* Reading text:
[HN Gopher] Why do we need for an Undefined Behavior Annex to C++
___________________________________________________________________
Why do we need for an Undefined Behavior Annex to C++
Author : luu
Score : 47 points
Date : 2024-02-28 18:51 UTC (2 days ago)
(HTM) web link (community.intel.com)
(TXT) w3m dump (community.intel.com)
| planede wrote:
| Great stuff. It looks like a ton of upfront work, but will
| greatly improve the standard, and shouldn't be too hard to
| maintain once it's complete.
| mike_hock wrote:
| Once it's complete, make it authoritative. Any mention of
| undefined behavior should be required to reference the
| corresponding item in the UB annex.
| marcosdumay wrote:
| And even better, start reducing the list after it's complete,
| by pushing things like integer overflow into implementation
| defined; several uses of inc/decrement operators into
| compilation error; and etc.
| bluGill wrote:
| I don't want integer overflow to be implementation defined
| though, I want it undefined so my compiler can optimize my
| code for the fact that I don't overflow my integers in the
| first place.
| nlewycky wrote:
| The hard part of UB isn't where it's mentioned in the
| standard. The problem is when the standard says "in case A, X
| occurs, in case B, Y occurs" then somebody invents a
| situation where neither A nor B apply.
| SunlitCat wrote:
| I know, the goal is (in short) a listing of expected undefined
| behavior, which could improve security if developers follow
| along.
|
| But isn't putting undefined behavior into the standard an
| oxymoron, kinda?
| mike_hock wrote:
| No, because UB is not avoidable in principle unless you create
| a walled garden/sandbox that must be enforced at non-zero
| runtime cost.
| vlovich123 wrote:
| I don't know. Safe rust has 0 UB although if I recall
| correctly things are still a bit messy with integer overflow.

* Given data:
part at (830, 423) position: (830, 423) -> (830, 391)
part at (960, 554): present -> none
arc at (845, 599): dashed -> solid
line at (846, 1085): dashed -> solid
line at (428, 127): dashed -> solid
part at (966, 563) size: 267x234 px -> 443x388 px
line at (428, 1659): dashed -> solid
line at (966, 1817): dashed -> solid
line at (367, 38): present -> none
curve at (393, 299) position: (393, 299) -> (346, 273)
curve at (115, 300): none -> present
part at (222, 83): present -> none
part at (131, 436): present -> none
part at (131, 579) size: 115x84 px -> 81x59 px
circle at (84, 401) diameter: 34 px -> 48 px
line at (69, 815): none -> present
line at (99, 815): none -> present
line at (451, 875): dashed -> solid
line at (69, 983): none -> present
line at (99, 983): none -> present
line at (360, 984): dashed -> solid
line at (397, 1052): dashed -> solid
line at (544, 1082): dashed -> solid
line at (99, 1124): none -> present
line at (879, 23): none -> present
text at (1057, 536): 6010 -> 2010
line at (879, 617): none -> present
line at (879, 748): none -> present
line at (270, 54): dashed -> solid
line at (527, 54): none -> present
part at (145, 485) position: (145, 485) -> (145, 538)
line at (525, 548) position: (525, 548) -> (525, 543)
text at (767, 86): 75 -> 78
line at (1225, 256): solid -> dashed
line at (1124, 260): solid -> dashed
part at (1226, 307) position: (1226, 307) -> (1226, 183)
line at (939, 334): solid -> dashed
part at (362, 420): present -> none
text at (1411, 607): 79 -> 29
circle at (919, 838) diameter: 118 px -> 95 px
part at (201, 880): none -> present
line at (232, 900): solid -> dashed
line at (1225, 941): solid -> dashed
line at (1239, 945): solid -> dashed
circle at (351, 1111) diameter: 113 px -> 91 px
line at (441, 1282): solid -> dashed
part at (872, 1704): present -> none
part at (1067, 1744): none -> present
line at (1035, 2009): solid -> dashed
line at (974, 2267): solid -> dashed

* Instructions:
1: In the thread about an Undefined Behavior Annex to C++, why does bluGill want integer overflow to remain undefined rather than become implementation defined? Answer in one to three sentences.
2: From the thread about an Undefined Behavior Annex to C++, write out the passage starting with "(TXT) w3m dump" and going on through "the UB annex.".
3: Extend the forum thread about an Undefined Behavior Annex to C++ past its final comment.

* Results of the exercise:
1: bluGill wants integer overflow to stay undefined so that the compiler can optimize the code on the assumption that the integers never overflow.

2:
(TXT) w3m dump (community.intel.com)
| planede wrote:
| Great stuff. It looks like a ton of upfront work, but will
| greatly improve the standard, and shouldn't be too hard to
| maintain once it's complete.
| mike_hock wrote:
| Once it's complete, make it authoritative. Any mention of
| undefined behavior should be required to reference the
| corresponding item in the UB annex.

3:
| I could imagine a world where we define annotations around
| "signed integer will never overflow" that you can add to hit
| paths but otherwise disallow optimizing around that UB and
| for all other UB require an explicit annotation acknowledging
| it or just a warning and a missed optimization instead.
|
| The current status quo is not the best.
| aw1621107 wrote:
| The key is "that must be enforced at non-zero runtime
| cost." Safe Rust is indeed generally free of UB, but that
| requires bounds checks at a minimum.
|
| > I could imagine a world where we define annotations
| around "signed integer will never overflow" that you can
| add to hit paths but otherwise disallow optimizing around
| that UB
|
| That's kind of what Rust does - overflow is not UB, but you
| can use unchecked_add/mul/div/sub to get UB-on-overflow if
| you explicitly want it.
| jeffbee wrote:
| How does Rust as a language avoid the "UB" traps that are
| fundamentally just compiler optimizations? For example in
| the case where you have an array of 8 elements, you
| access the element at index x, then (in program order)
| test whether x is less than 8. It seems than an
| optimizing compiler with a known-bits analysis could
| conclude that x is always less than 8, and remove that
| test. I don't know much about languages, so I am
| interested in how that trap is a consequence of C and
| avoided by Rust.
| aw1621107 wrote:
| The Rust compiler/stdlib inserts bounds checks for
| accesses that cannot be proven to be safe, so in this
| example you'd get a panic on the out-of-bounds access
| itself instead of hitting the assert afterwards.
|
| If you use get_unchecked() to intentionally bypass those
| bounds checks, the assert is indeed removed, but that
| requires an unsafe block.
|
| Speaking more generally, Rust gates UB behavior behind
| unsafe blocks, so it's much harder to unintentionally hit
| UB than in C.
| Kranar wrote:
| Rust performs a runtime check to protect against out of
| bounds array accesses. In some cases those checks can be
| optimized out if the compiler can prove it's not needed.
| jeffbee wrote:
| This is my point precisely. Having proven to itself that
| 0 <= x < 8, the compiler could go on to remove any test
| for x < 8, right?
| heinrich5991 wrote:
| Yes. It even does so in some cases.
| sgift wrote:
| Yes, and the compiler does that. That's one of the
| reasons that iterators are preferred over for-loops with
| manual access in Rust. While compilers can for very
| simple cases determine that you will always stay within
| the bounds (as in your example, where it can find at
| compile time that the length will always be 8 and no
| access outside happens) with iterators the compiler
| doesn't need to know the actual length and can always
| elide bound checks.
| GrumpySloth wrote:
| Pedantic note: compiler doesn't elide bounds checks in
| code using iterators. They're not there to begin with.
| Iterators in the standard library are implemented using
| unsafe code, which calls non-bounds-checking variants of
| functions getting elements from collections. There is
| nothing for the compiler left to do here regarding
| bounds-checking.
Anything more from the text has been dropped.